I have to -- Michelle and I, we're constantly having to
monitor our kids, get outside.
Turn off the TV.
Put away the Skype.
Cars and buses shuttle us from one place to another.
We see our kids spending more and more time on the couch.
For a lot of folks, it's easy to go days without stepping on a
single blade of grass.
At times like these, we have to ask ourselves: What can we do to
break free from the routine and reconnect with the world around us?
What can we do to get our kids off the couch and out the door?
And by the way, because I'm a smart husband, I, here,
want to point out all the great things that Michelle is doing
with the "Let's Move" initiative to help kids stay active and healthy.
Today, our open spaces are more precious than ever --
and it's more important than ever that we come together to
protect them for the next generation.
So, in my first months of office I signed a public lands bill --
that many of you worked on -- that designated two million
acres of wilderness, over 1,000 miles of wild and scenic rivers
and three national parks.
I'm very proud of that.
And some of the members of Congress who worked with us on
that are here today, and we're very proud of them.
But at a time when America's open spaces are controlled by
a patchwork of groups, from government to land trusts to
private citizens, it's clear that conservation in the 21st
century is going to take more than just what we can do here in Washington.
Just like the story of the Great Smoky Mountains,
meeting the new test of environmental stewardship means
finding the best ideas at the grassroots level.

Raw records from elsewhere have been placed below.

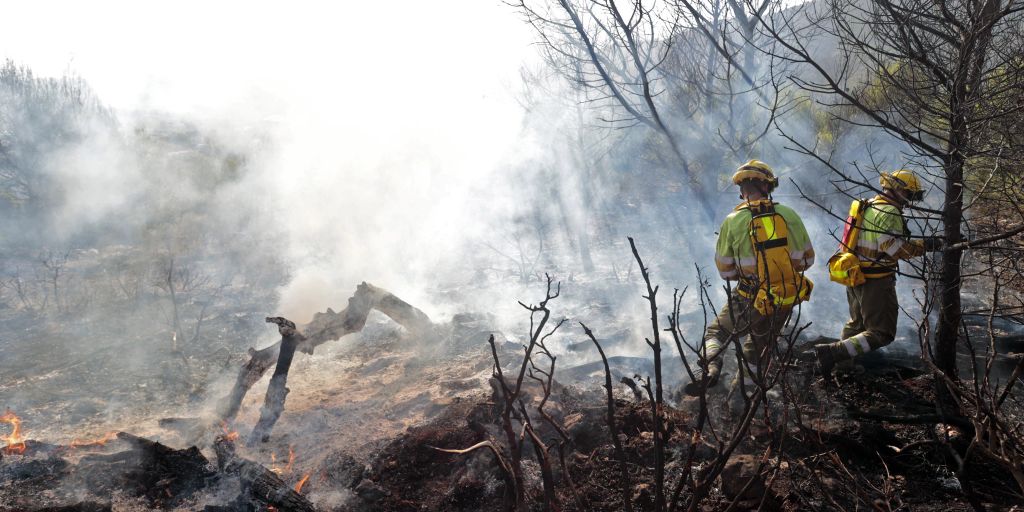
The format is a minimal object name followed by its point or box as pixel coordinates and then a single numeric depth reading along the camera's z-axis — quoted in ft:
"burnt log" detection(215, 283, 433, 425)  16.16
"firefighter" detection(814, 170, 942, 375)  13.50
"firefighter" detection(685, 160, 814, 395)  13.15
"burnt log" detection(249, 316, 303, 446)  14.69
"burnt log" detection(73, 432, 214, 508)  10.48
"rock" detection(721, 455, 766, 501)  9.49
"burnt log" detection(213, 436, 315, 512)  9.68
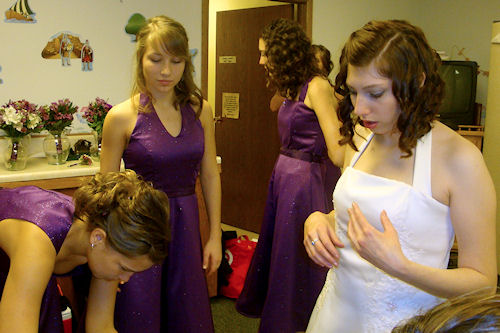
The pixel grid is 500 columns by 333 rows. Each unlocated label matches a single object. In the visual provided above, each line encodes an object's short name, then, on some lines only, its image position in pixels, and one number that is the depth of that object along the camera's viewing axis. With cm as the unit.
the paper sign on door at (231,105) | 479
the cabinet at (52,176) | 257
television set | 461
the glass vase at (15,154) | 269
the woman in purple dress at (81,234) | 130
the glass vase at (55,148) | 286
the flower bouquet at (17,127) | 269
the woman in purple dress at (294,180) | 269
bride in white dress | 119
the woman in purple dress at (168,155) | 198
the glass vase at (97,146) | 304
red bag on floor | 339
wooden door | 456
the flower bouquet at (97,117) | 301
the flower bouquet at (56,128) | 285
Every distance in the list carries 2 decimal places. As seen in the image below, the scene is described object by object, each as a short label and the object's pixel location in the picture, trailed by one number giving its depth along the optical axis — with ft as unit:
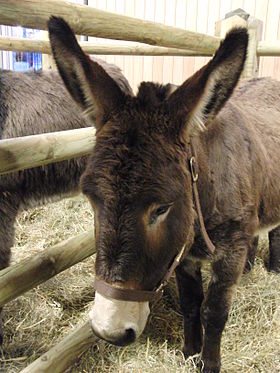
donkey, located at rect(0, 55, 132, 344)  7.25
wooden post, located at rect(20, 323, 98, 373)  5.57
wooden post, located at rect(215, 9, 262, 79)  10.99
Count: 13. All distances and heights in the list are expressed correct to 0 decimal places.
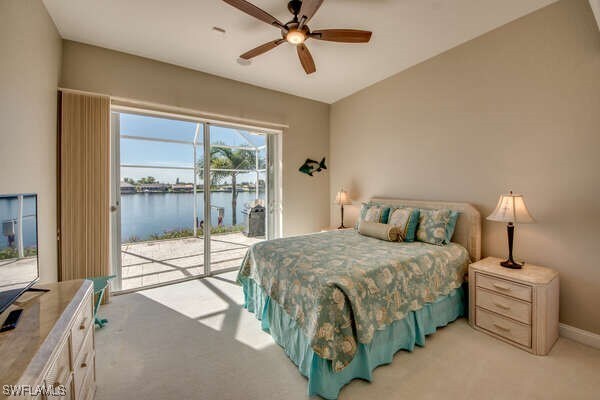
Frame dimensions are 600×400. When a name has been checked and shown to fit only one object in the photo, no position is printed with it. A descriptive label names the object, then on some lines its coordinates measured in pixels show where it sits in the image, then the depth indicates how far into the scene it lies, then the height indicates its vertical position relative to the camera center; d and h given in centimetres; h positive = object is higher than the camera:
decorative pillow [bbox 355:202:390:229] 307 -22
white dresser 77 -54
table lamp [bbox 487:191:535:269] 206 -15
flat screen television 108 -25
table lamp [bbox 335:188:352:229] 399 -3
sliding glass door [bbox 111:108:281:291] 314 +1
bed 152 -74
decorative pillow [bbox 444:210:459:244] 257 -31
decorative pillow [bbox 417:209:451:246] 255 -32
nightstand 188 -88
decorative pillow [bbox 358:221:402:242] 270 -39
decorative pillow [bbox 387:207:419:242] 271 -29
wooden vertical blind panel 254 +11
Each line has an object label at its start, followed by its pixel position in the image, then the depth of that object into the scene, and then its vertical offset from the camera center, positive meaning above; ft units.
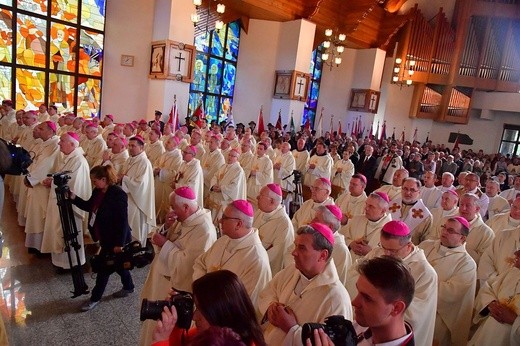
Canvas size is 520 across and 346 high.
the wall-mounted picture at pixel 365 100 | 63.36 +3.69
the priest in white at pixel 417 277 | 10.15 -4.13
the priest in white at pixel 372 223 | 14.30 -4.19
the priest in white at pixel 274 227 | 14.42 -4.59
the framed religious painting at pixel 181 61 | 39.47 +4.03
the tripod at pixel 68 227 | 13.96 -5.54
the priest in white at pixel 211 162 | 28.43 -4.58
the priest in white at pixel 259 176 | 28.53 -5.15
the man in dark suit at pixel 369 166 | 38.04 -4.62
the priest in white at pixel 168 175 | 25.84 -5.30
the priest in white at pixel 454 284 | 12.00 -4.87
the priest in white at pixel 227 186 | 24.82 -5.44
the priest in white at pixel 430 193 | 24.79 -4.22
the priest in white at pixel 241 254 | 10.14 -4.12
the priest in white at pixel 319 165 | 32.35 -4.36
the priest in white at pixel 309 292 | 8.11 -4.00
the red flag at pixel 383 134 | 57.70 -1.61
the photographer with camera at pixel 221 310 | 5.26 -2.93
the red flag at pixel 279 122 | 50.26 -1.54
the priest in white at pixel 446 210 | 18.58 -3.98
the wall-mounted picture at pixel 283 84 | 51.51 +3.76
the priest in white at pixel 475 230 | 16.34 -4.17
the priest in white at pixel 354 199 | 19.16 -4.26
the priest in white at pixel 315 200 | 17.42 -3.98
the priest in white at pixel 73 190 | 16.55 -5.27
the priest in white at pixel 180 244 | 11.24 -4.50
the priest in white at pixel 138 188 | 19.98 -5.12
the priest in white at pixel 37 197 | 17.79 -5.63
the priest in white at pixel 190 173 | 23.54 -4.66
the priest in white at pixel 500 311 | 10.47 -5.05
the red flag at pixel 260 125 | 49.25 -2.19
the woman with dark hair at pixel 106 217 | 13.69 -4.68
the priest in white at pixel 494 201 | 23.75 -4.05
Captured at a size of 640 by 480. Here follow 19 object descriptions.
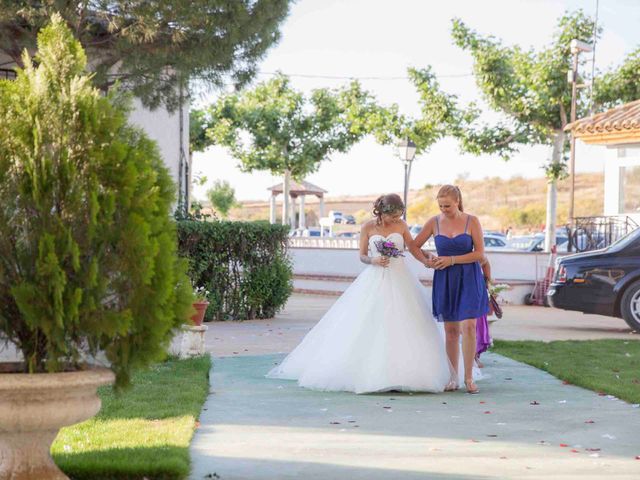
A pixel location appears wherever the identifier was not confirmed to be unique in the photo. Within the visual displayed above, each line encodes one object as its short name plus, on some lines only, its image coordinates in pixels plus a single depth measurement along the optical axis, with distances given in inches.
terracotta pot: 460.8
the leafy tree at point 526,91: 1390.3
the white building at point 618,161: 893.2
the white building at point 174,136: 850.0
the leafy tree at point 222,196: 3582.7
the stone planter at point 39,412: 193.9
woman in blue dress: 365.7
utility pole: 1229.7
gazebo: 2336.4
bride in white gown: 364.5
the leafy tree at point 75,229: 192.7
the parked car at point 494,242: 1777.8
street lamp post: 1050.7
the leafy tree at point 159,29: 570.6
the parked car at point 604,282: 631.8
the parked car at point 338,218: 3672.5
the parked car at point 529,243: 1550.9
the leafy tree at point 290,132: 1926.7
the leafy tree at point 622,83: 1357.0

It means helping states, communities and non-profits
protect their own resources.
And it means figuring out how the federal government can be a
better partner in those efforts.
And that's why, last year, we launched the America's Great
Outdoors Initiative.
Over the last 10 months, members of my administration have held
more than 50 listening sessions with over 10,000 people --
from hunters and fishermen to tribal leaders and young people.
And together, we've laid the foundation for a smarter,
more community-driven environmental strategy.

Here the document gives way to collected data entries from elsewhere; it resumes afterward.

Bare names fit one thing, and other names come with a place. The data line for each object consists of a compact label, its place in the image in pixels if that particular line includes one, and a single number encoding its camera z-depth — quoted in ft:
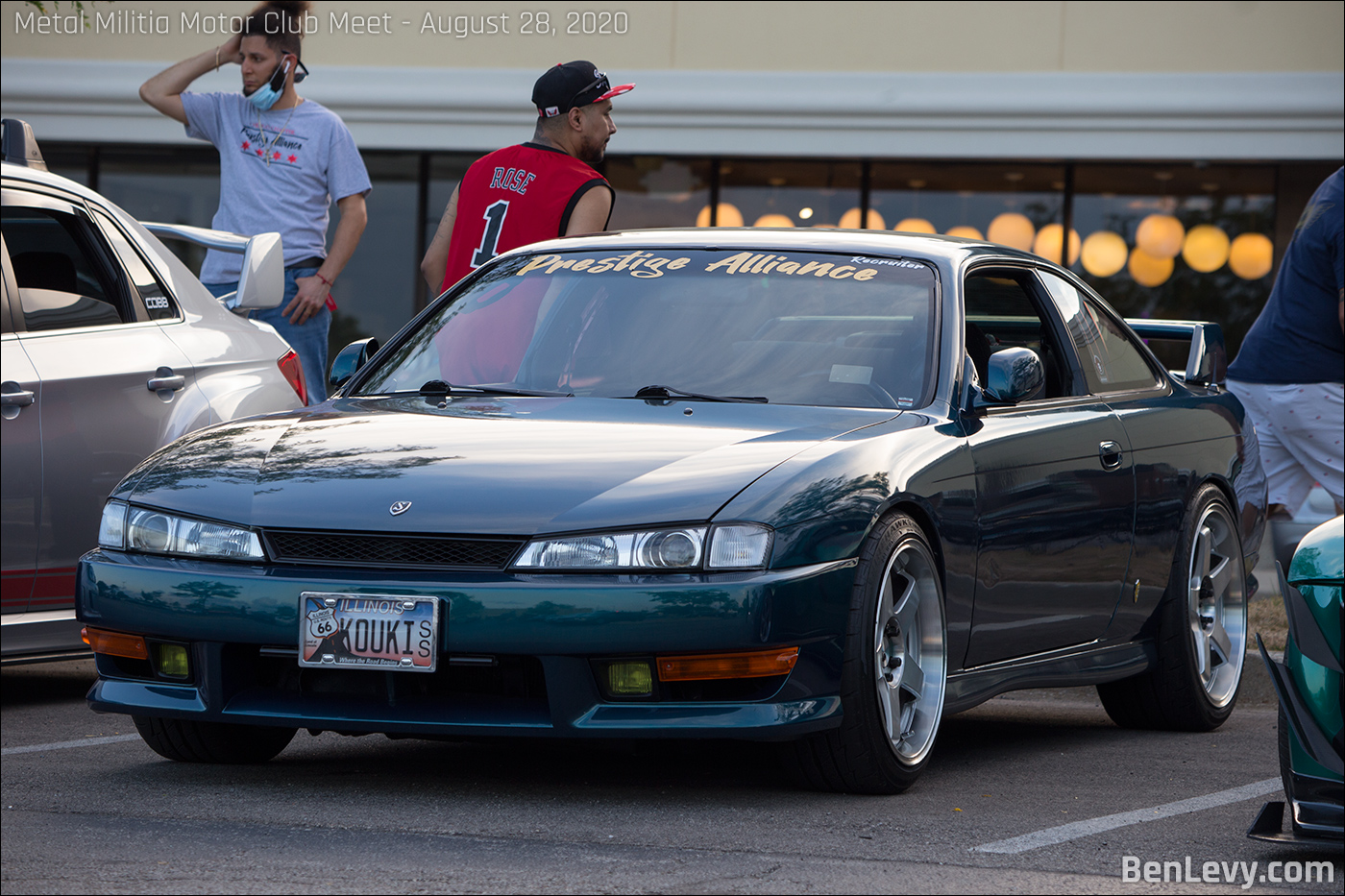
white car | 37.42
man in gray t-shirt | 52.26
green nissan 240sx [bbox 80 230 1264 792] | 26.39
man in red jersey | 43.92
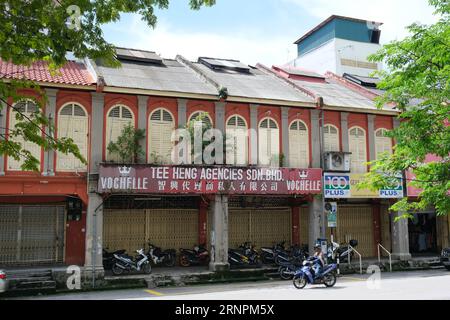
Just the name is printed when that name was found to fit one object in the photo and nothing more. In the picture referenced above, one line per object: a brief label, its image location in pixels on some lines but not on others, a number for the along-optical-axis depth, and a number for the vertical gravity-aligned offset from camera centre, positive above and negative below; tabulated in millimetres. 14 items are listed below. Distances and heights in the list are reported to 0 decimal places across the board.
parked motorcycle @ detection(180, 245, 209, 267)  19375 -1854
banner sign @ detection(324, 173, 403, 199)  19844 +968
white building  32812 +12167
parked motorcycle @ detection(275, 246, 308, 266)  19078 -1867
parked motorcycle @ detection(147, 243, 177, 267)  18581 -1755
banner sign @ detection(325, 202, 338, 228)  19094 -21
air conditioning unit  20188 +2209
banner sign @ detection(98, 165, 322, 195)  16562 +1253
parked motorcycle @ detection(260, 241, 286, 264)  20344 -1851
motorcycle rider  14977 -1711
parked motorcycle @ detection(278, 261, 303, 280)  17500 -2247
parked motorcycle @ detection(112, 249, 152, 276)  16828 -1880
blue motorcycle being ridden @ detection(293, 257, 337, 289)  14758 -2082
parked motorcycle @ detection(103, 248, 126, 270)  17773 -1713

To make it easier for families to spend time outside no matter
where they live, we're going to work with cities and states to
build and improve urban parks and waterways,
and make it easier to access public lands.

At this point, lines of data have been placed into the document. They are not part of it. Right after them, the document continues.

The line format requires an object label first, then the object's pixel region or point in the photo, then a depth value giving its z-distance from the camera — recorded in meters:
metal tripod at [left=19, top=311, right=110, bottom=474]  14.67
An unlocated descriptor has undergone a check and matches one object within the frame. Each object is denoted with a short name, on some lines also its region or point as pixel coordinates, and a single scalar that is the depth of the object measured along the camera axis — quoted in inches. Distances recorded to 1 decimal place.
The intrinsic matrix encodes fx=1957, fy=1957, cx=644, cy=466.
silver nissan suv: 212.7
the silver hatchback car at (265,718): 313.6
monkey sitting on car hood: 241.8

To encourage young people to put down the remote or the video
games and get outside, we're going to establish a new
Conservation Service Corps so they can build a lifelong
relationship with their natural heritage.
And this is something I know Ken cares deeply about.
To help set aside land for conservation and to promote
recreation, we're proposing to fully fund the Land and Water
Conservation Fund, for only the third time in our history.
And we're intending to pay for it with existing oil and gas
revenues, because our attitude is if you take something out of
the Earth, you have a responsibility to give a little
bit back to the Earth.
So these are the right steps to take for our environment.
But they're also the right steps to take for our country.
They help spur the economy.
They create jobs by putting more Americans back to work
in tourism and recreation.
They help inspire a new generation of scientists
to learn how the world works.
They help Americans stay healthier by making it
easier to spend time outside.
And they'll help carry forth our legacy as a people who don't
just make decisions based on short-term gains of any one
group but on what's best for the entire nation in the long run.
So working together to protect the environment we share,
lifting up the best ideas wherever we find them,
preserving the great outdoors for our children and for their
children -- that's our responsibility.
The great Rachel Carson once wrote that "The real wealth of
the nation lies in the resources of the Earth -- soil, water,
forests, minerals, wildlife...
Their administration is not properly, and cannot be,
a matter of politics."
Something more than politics.
That was the call echoed by Jefferson and Lincoln and Roosevelt.
It's the call that has driven generations of Americans to do
their part to protect a small slice of the planet.
And it's the call that we answer today.
So I'm grateful to all of you for the great work that you've
already done.
Keep it up.
Thank you.
God bless you, and God bless the United States of America.